Trabajar en periodismo en una agencia mundial le pone a uno los pies en la tierra, lo conecta con la realidad y la necesidad de comunicarse con la gente y darse a entender. A nivel personal, me obligó a ir al grano, a ejercer el trabajo con gran voluntad y energía y a obtener a toda costa los objetivos, pasando la mayor cantidad de barreras y obstáculos posibles.
Esa profesión lo vuelve a uno recursivo en el mundo, perfecciona la mirada de águila y da una visión amplia sobre este ser humano tan complejo y vivo que domina el mundo y lo está destruyendo. En periodismo el escritor debe hacer mutis porque son dos lenguajes muy diferentes y tienen objetivos disímiles. De hecho los escritores, los poetas, no son bien vistos en el periodismo y mucho más ahora. Como en el caso de Juan Carlos Onetti, que fue agenciero como yo, la literatura es un jardín secreto, clandestino, que se debe conservar para uno y lo mejor es tenerlo escondido. Eso es como un político honrado en el Congreso. Es un ave rara muy mal vista.
Hacia el olvido
-¿Siente que se cumple en usted el refrán “no es profeta en su tierra”?
Bueno, para empezar habría que preguntarse si uno quiere ser “profeta” o convertirse en “escritor nacional, oficial”, de esos engolados que caminan orondos como el sapo de Pombo, con levita y corbatín, rodeados de corte e ilusos admiradores que aplauden y aplauden todo el día.
A mí eso me da mucha pereza. Es un modelo muy decimonónico y su ejemplo típico es Víctor Hugo, cuyo arquetipo se impuso en América Latina con los “maestros de juventudes” que parecían arzobispos de la literatura. De ahí salen esos escritores nacionales latinoamericanos del modernismo tipo Amado Nervo, o embajadores poetas y políticos a la vez como Miguel Ángel Asturias, Pablo Neruda, Octavio Paz y Mario Vargas Llosa, a quienes les encanta andar entre presidentes, dictadores y políticos, reyes, millonarios y parecen caminar siempre con la mitra y el báculo bien puestos, dando lecciones a diestra y siniestra.
Digamos que el escritor “profeta nacional” fue el que se impuso hasta hace poco en nuestro continente, y en Europa reinó hasta los tiempos de André Malraux y Sartre. Pero creo que eso ya está cambiando. Digamos que el escritor se “privatizó” y ahora reinan los best sellers que son a la vez vedettes de la farándula. El escritor nacional ya es anacrónico con la globalización. A ese modelo, prefiero la vertiente marginal rebelde, a la que pertenecen poetas ladrones o presidiarios como François Villon y Jean Genet en Francia, o el barbudo Walt Withman y el borrachín degenerado Charles Bukowsky en Estados Unidos.
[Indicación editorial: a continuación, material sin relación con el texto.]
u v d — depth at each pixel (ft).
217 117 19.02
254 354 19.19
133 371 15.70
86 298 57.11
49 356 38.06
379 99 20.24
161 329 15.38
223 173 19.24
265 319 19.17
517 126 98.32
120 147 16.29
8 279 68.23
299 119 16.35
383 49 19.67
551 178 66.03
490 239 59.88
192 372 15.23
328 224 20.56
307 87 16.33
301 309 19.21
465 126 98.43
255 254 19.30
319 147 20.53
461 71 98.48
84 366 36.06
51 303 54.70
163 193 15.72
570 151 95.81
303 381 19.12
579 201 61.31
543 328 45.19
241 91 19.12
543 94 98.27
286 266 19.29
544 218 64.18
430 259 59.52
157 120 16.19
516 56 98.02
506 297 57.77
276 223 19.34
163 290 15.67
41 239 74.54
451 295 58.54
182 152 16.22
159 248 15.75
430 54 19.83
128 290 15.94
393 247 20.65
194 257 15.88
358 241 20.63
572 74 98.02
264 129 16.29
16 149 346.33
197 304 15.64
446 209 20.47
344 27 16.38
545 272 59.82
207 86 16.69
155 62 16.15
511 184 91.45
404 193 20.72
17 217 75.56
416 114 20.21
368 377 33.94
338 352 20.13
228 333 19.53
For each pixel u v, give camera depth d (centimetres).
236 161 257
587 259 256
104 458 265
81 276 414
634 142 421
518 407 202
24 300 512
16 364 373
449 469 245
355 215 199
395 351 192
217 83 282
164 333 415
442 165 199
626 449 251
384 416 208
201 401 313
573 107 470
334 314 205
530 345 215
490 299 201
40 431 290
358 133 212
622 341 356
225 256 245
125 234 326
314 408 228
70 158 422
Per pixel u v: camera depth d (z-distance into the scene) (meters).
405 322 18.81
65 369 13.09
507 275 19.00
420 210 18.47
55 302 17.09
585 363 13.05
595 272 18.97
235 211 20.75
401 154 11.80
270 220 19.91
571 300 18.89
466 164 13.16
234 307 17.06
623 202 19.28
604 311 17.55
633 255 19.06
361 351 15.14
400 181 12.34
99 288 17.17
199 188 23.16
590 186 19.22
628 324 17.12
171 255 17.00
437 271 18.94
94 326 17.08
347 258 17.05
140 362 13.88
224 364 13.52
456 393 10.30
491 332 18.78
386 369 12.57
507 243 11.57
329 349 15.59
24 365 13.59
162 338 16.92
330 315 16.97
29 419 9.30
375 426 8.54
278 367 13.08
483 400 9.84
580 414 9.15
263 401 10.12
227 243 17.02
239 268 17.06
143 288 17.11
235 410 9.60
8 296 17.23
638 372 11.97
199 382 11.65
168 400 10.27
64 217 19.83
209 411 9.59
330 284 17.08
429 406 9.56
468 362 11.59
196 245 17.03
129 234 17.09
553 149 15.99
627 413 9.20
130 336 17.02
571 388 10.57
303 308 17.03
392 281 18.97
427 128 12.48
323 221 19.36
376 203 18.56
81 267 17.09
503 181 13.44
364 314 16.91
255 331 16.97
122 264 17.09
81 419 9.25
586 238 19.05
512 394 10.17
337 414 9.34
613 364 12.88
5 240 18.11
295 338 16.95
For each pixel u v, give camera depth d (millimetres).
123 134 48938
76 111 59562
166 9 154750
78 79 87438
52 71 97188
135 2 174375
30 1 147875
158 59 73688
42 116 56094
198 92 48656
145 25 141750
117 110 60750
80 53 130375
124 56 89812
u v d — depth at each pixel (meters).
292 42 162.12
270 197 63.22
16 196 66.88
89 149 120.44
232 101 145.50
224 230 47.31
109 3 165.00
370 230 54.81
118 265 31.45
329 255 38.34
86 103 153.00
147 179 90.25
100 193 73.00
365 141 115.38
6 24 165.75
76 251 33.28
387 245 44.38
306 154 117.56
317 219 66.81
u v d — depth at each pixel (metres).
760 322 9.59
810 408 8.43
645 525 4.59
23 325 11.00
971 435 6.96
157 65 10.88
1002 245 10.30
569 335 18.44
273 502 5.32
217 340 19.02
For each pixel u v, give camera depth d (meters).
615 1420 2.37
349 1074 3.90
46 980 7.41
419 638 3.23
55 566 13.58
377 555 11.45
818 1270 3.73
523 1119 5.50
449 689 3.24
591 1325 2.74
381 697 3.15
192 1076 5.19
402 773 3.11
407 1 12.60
O para volver a Francia, los malditos maravillosos Baudelaire, Verlaine, Rimbaud y Artaud, o los suicidas Nerval, Silva, Cesare Pavese o Paul Celan, entre otros. La mayoría de los escritores malditos y marginales fueron conocidos con carácter póstumo y por casualidad muchas veces, rescatados azarosamente del olvido. Estoy convencido de que los escritores juntos vamos de manera rauda hacia el olvido absoluto. Suficiente nuestro grito momentáneo como el trino anónimo del pajarito, el sonido del grillo entre la maleza o el croar de las ranas junto al riachuelo, antes de la tempestad.